» **WHAT IS NEEDED**: When a line in the listing below contains the word "ANALYSIS", return a copy of that line.

» **SUPPLIED INFORMATION**:

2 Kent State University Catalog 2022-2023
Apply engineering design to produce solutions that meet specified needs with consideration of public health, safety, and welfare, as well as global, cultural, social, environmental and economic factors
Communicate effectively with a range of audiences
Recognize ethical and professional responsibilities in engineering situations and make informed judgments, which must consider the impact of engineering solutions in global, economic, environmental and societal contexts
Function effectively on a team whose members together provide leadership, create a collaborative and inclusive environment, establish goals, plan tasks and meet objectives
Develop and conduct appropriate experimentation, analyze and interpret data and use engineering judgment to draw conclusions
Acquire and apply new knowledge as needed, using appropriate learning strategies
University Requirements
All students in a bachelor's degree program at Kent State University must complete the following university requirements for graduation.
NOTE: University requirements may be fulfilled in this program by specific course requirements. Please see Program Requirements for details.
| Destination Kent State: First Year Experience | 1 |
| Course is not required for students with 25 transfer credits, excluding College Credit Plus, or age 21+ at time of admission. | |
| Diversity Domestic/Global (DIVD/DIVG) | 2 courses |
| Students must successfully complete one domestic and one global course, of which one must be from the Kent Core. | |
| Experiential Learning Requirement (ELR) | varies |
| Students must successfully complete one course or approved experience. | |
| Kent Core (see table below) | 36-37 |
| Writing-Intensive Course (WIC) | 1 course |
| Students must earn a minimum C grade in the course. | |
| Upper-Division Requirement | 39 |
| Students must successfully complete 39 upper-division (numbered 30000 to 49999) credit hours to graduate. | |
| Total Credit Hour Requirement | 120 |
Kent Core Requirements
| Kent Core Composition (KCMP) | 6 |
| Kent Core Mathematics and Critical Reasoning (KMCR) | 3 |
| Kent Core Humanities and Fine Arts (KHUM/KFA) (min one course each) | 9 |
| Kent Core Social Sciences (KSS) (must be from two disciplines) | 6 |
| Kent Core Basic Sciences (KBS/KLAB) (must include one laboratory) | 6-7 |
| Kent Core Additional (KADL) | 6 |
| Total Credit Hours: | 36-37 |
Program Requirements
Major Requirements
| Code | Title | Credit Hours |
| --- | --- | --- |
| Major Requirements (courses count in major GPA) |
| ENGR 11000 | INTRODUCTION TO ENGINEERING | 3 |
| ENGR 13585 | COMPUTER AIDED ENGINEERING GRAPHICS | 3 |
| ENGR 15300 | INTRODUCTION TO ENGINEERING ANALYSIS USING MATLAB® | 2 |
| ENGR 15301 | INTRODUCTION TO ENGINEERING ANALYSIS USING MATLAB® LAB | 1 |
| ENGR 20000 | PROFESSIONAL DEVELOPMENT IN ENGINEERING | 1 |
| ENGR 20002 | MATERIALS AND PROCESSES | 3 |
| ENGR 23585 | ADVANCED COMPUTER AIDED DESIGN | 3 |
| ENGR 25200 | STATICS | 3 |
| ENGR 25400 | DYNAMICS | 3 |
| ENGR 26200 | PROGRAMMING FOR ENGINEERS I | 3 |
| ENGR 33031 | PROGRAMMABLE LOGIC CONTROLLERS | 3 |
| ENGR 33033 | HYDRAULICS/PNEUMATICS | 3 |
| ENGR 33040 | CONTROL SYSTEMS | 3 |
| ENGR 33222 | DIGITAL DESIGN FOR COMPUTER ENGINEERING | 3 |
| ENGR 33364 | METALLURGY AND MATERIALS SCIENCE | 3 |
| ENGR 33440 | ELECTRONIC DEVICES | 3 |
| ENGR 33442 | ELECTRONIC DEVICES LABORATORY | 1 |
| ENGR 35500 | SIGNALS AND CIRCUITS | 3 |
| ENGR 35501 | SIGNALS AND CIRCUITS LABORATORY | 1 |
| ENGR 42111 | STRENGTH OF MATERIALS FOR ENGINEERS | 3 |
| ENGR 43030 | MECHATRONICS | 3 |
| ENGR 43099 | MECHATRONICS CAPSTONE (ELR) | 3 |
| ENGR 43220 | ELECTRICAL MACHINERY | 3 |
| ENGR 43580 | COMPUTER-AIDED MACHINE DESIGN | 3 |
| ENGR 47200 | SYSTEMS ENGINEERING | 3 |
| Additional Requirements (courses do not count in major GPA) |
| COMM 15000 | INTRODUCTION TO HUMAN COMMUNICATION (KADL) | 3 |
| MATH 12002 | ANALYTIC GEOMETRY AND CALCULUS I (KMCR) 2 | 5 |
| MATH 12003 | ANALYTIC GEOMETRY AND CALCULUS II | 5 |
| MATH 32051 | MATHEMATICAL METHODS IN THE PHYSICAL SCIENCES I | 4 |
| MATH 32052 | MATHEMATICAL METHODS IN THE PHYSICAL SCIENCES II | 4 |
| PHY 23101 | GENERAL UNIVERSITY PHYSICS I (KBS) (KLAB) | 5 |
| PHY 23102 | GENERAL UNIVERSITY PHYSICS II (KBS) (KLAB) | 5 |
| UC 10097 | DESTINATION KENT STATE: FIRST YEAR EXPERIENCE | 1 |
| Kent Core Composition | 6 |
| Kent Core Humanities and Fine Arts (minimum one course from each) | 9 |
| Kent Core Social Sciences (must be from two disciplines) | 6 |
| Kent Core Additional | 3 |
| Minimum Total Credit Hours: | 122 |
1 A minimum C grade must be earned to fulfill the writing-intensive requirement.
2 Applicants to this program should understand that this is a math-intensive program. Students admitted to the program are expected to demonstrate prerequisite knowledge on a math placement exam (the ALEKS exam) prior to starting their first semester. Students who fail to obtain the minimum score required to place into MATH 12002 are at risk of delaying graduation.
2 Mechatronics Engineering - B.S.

» **SOLUTION TO THIS TASK**:
| ENGR 15300 | INTRODUCTION TO ENGINEERING ANALYSIS USING MATLAB® | 2 |
| ENGR 15301 | INTRODUCTION TO ENGINEERING ANALYSIS USING MATLAB® LAB | 1 |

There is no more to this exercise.